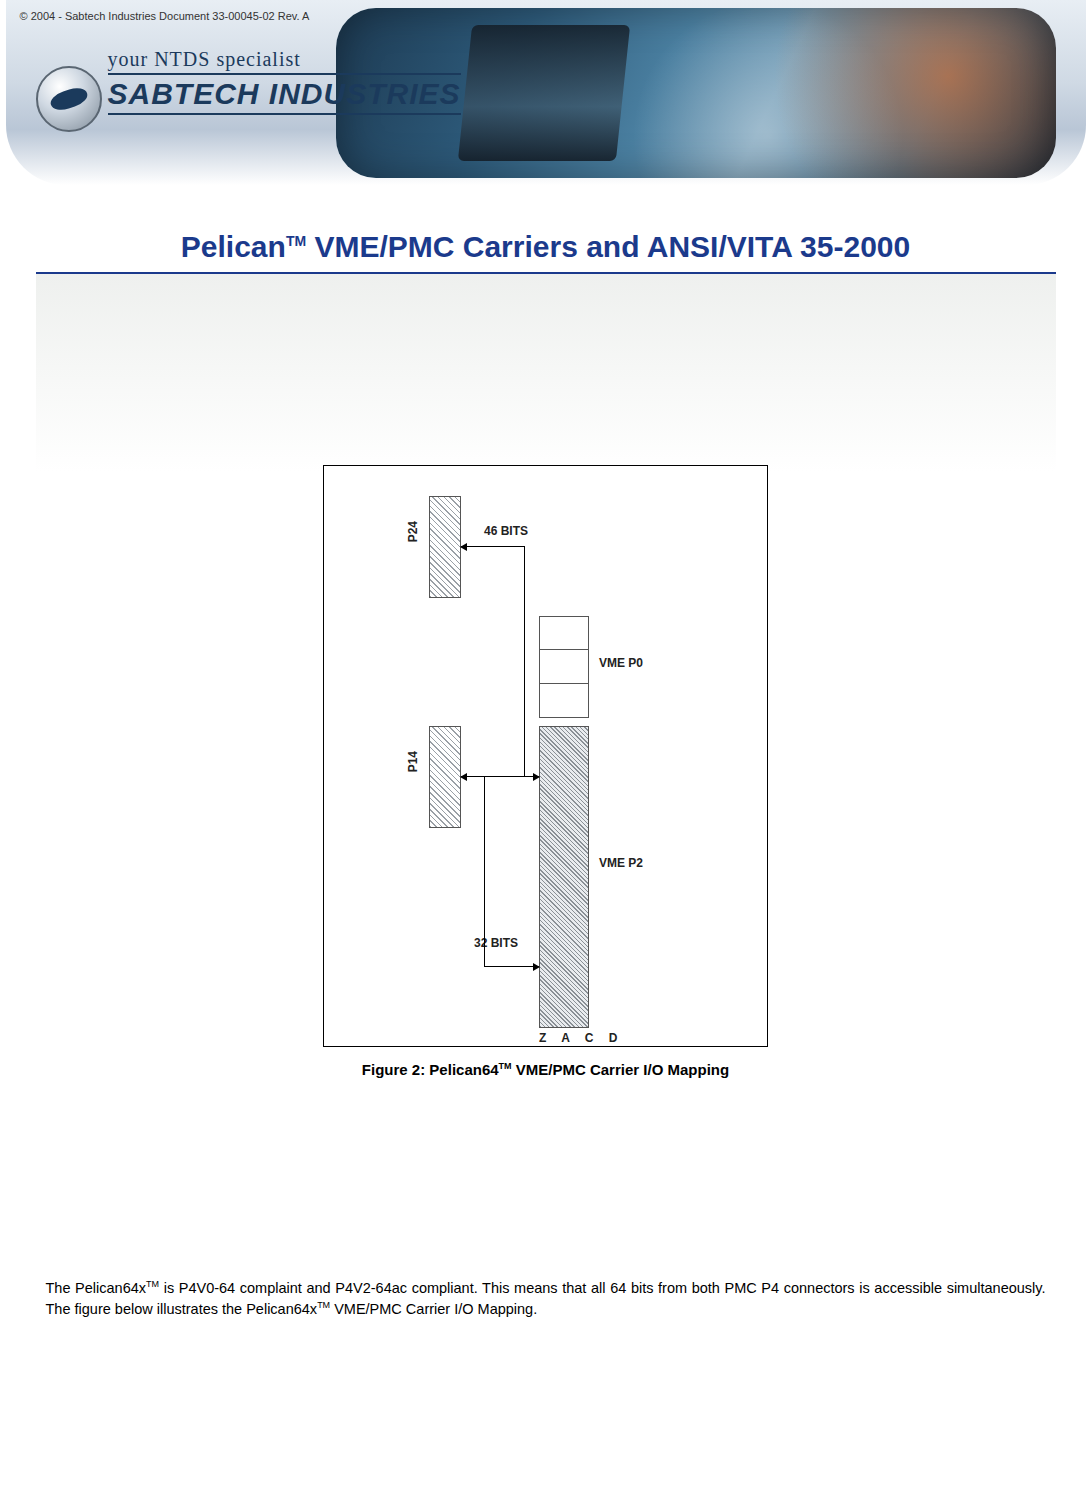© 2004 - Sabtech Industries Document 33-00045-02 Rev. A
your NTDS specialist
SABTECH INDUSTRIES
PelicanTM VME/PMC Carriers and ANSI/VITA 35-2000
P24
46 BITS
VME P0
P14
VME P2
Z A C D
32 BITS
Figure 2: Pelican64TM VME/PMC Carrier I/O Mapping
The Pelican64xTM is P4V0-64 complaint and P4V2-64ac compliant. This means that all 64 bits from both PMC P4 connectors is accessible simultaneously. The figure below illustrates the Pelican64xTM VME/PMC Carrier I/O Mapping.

****

EXERCISE REQUIREMENTS:
Word for word and without any pictures, return all of the lines above.

RESULT OF THE EXERCISE:
© 2004 - Sabtech Industries Document 33-00045-02 Rev. A
your NTDS specialist
SABTECH INDUSTRIES
PelicanTM VME/PMC Carriers and ANSI/VITA 35-2000
P24
46 BITS
VME P0
P14
VME P2
Z A C D
32 BITS
Figure 2: Pelican64TM VME/PMC Carrier I/O Mapping
The Pelican64xTM is P4V0-64 complaint and P4V2-64ac compliant. This means that all 64 bits from both PMC P4 connectors is accessible simultaneously. The figure below illustrates the Pelican64xTM VME/PMC Carrier I/O Mapping.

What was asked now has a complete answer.